*** Opening Provided information ***

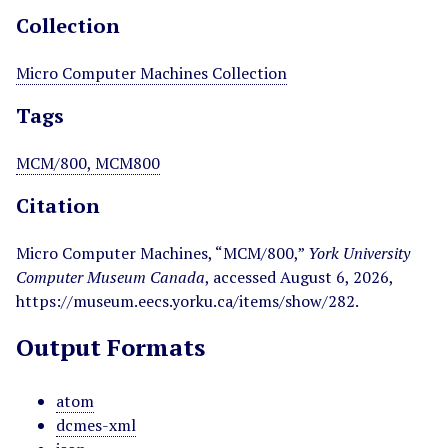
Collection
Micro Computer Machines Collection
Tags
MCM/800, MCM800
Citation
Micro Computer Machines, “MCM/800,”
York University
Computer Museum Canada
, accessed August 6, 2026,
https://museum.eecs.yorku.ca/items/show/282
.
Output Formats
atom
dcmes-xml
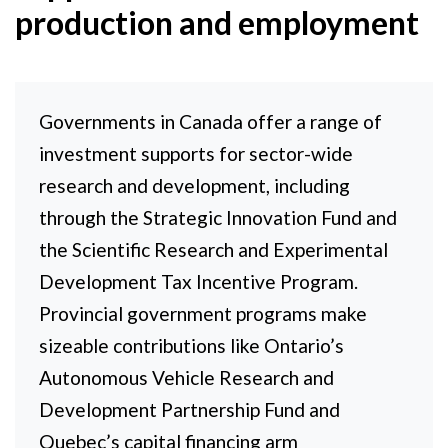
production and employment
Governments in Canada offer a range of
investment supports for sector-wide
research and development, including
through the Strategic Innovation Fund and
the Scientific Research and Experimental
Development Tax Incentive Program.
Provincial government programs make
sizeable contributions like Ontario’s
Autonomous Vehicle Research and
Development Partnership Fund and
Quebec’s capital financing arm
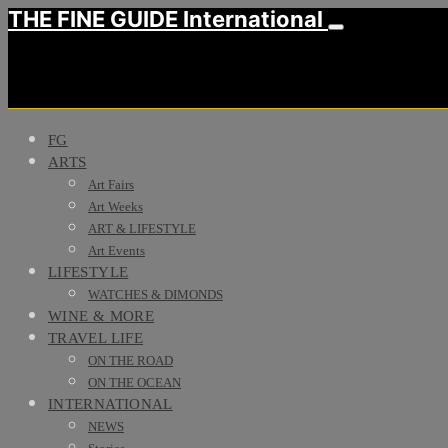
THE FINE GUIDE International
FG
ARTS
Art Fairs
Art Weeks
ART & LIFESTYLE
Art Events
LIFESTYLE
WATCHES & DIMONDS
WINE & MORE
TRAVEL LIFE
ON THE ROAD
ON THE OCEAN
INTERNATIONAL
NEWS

*** Closing Provided information ***

-- What is being asked --
Report every line of the records that contains the word "Fund".

-- Result of the task --
through the Strategic Innovation Fund and
Development Partnership Fund and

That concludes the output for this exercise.